Why IT Integration Can Make or Break Portfolio Performance
Acquisitions often move fast, especially in private equity. But once the ink is dry, the real work begins and IT is one of the most critical functions to address. Overlooking this in the early stages can introduce unnecessary risk, slow value creation, and complicate integration into the portfolio.
At Thrive, we help organizations prioritize the right IT moves post-acquisition to stabilize operations, uncover opportunities, and lay the groundwork for growth. Whether you’re onboarding a carve-out, consolidating overlapping infrastructure, or unifying disparate systems across a roll-up, here are the first three IT actions every organization should take post-acquisition:
1. Assess and Secure the Current Environment
Before building anything new, it’s critical to understand what you’ve inherited. That includes legacy systems, shadow IT, out-of-date software, and (often) significant cybersecurity risks.
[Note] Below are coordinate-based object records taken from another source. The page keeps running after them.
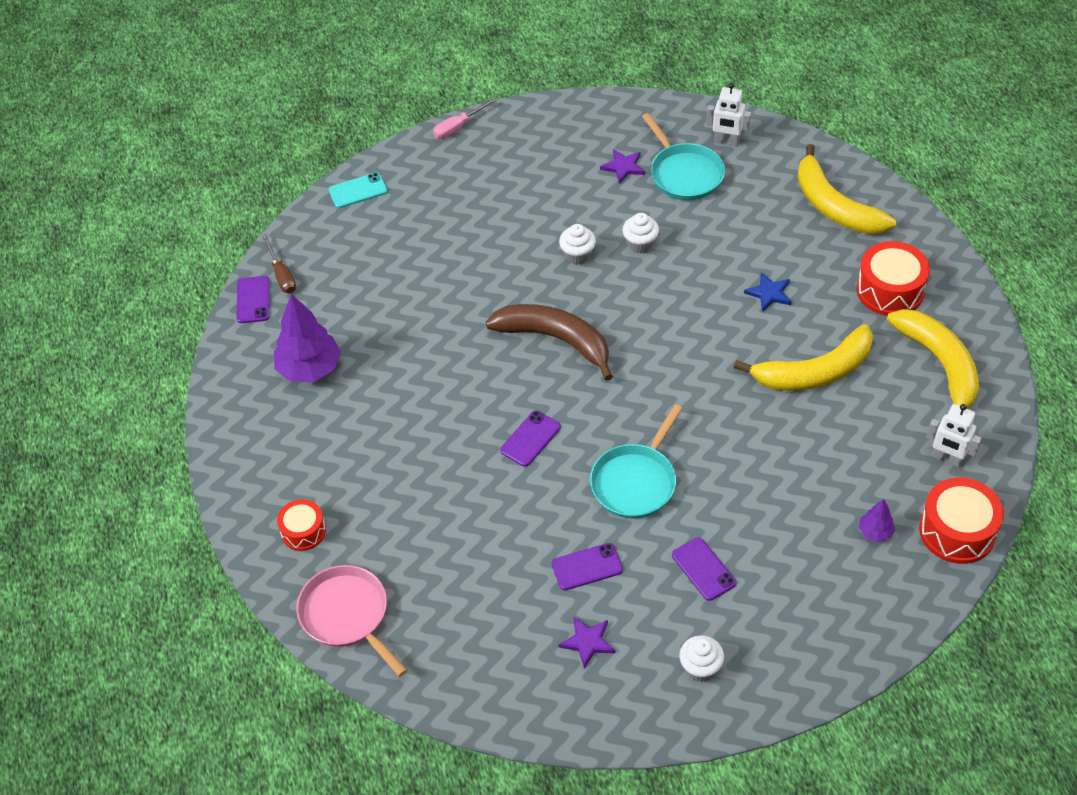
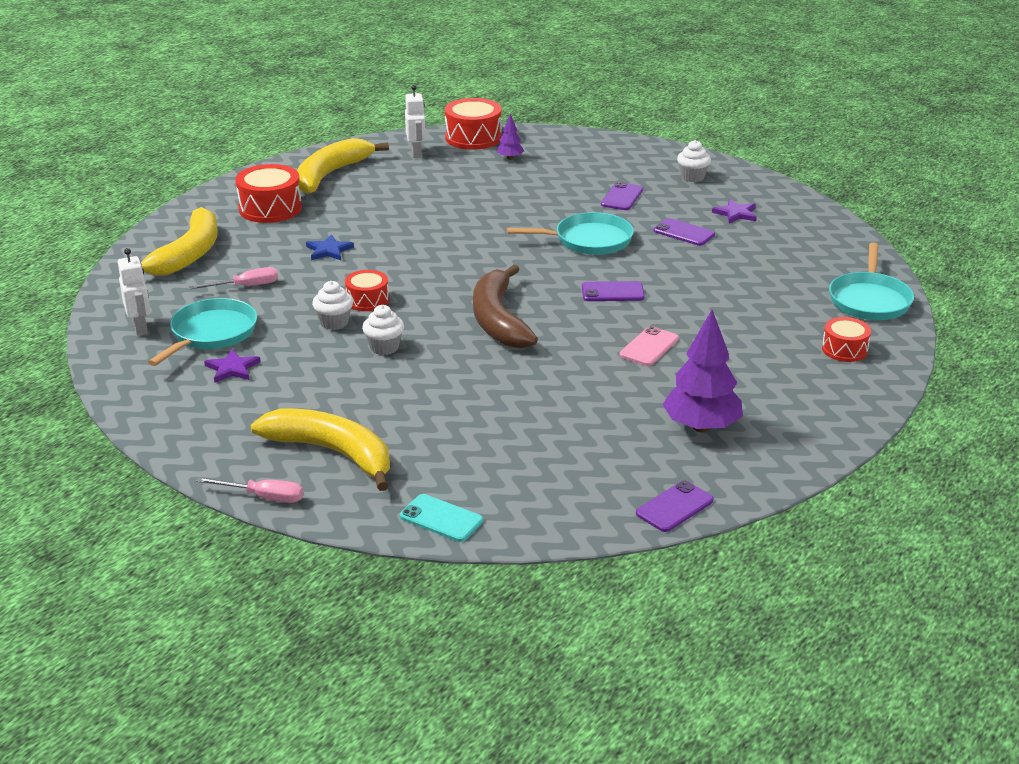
camera: 130 degrees left, 20 degrees down
brown screwdriver [262,234,296,293] -> none
pink pan [296,565,407,677] -> turquoise pan [829,243,914,320]
yellow banana [734,324,873,391] -> yellow banana moved to [251,408,390,491]
none -> pink screwdriver [189,267,278,289]
none -> red drum [345,270,389,311]
none -> pink phone [620,326,679,366]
Start with a comprehensive IT and security assessment:
- Inventory all assets, including hardware, software, endpoints, and access controls
- Audit security posture to check if there are vulnerabilities, unpatched systems, or other compliance gaps in the system
- Map out dependencies in the acquired system, such as what’s business-critical and what can be retired
- Identify all data stores and what kind of data is stored where
Partnering with Thrive can help PE firms uncover potential gaps in their PortCos. The cybersecurity risk assessment, for example, helps IT leaders and operating partners uncover potential red flags and prioritize remediation. In many cases, just a few quick wins, like MFA enforcement, DNS filtering, or email security controls, can significantly reduce risk while more complex work gets underway.
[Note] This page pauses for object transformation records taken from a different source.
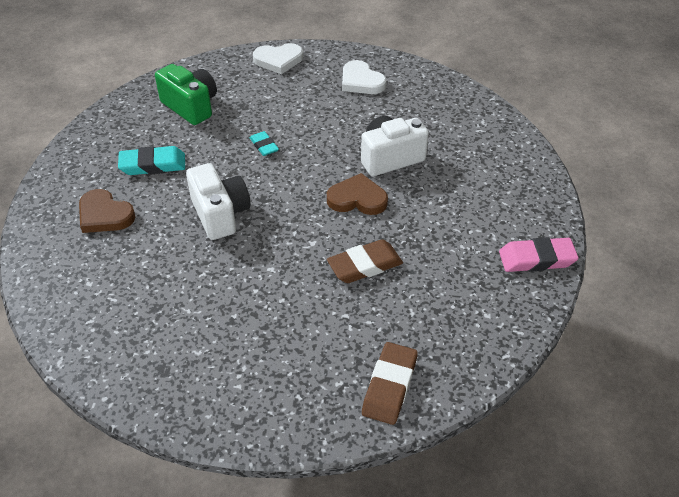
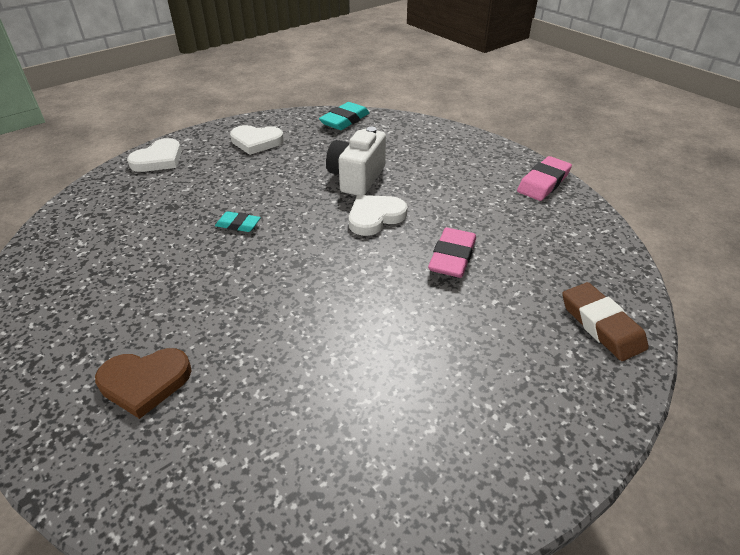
camera: 45 degrees left, 5 degrees down
turquoise eraser [118,146,185,175] -> turquoise eraser moved to [319,102,369,130]
green camera [155,64,217,125] -> none
white camera [186,163,250,240] -> none
brown heart [327,173,388,215] -> white heart [349,195,408,236]
brown eraser [327,239,403,283] -> pink eraser [428,228,476,278]

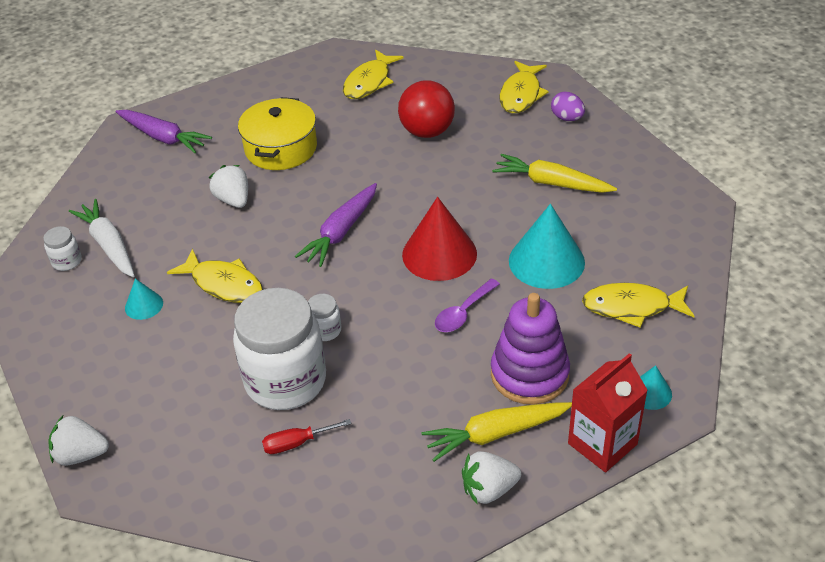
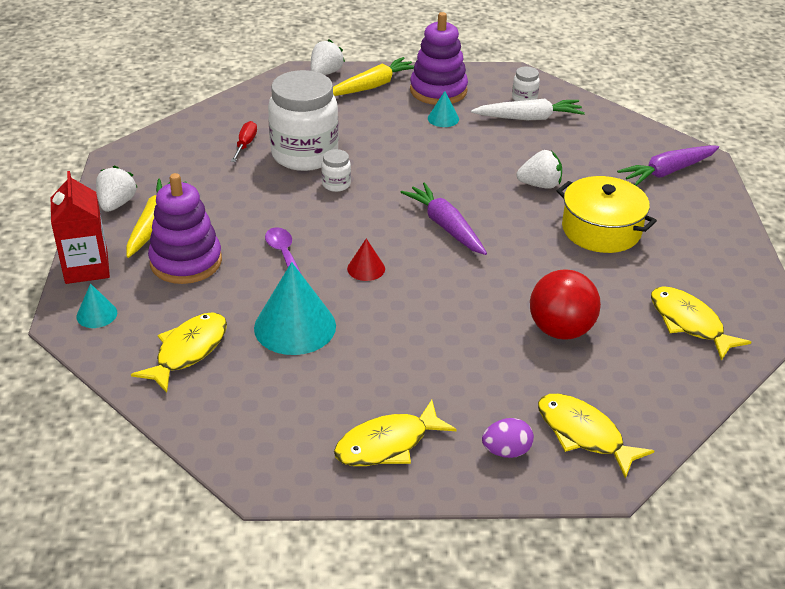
camera: 115 degrees right, 5 degrees down
yellow fish [167,249,263,303] -> yellow fish moved to [334,400,457,466]
red cone [402,197,477,281] -> red cone [347,238,385,281], size x0.49
yellow carrot [492,154,617,193] -> yellow carrot moved to [333,57,414,96]
none -> purple stacking toy [410,12,468,105]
2. Standardize Core Infrastructure
M&A often results in a patchwork of systems and providers. Disparate email tenants, different backup strategies, overlapping applications all add costs and complexity. Standardization helps streamline IT operations, enhance security, and improve the user experience.
Early moves to consider:
- Consolidate Microsoft 365 or Google Workspace tenants for unified collaboration and identity management
- Establish a central backup and disaster recovery strategy
- Evaluate endpoint protection and remote monitoring tools across all acquired locations or business units
Where standardization isn’t immediately possible, Thrive can support interim solutions to stabilize operations while planning a broader integration roadmap.
3. Build a Scalable IT Roadmap
Once the environment is secure and standardized, it’s time to look ahead. Your PortCo’s IT strategy should align with the investment thesis, whether it’s organic growth, bolt-ons, or operational improvement. That means defining what “scalable” looks like for the business and designing technology to match.
Key considerations:
- Cloud migration and infrastructure planning
- Automating manual processes and modernizing core business applications
- Ensuring compliance readiness for future audits or exit
Working with an experienced partner like Thrive means you don’t have to do it alone. We support post-acquisition planning, ongoing IT management, and scalable modernization, so you can stay focused on accelerating value.
Start Strong. Scale Fast.
Every day post-acquisition matters. By prioritizing these three IT moves: assessment and security, infrastructure standardization, and long-term roadmap planning, you’ll give the business a stronger foundation and the portfolio a faster path to value.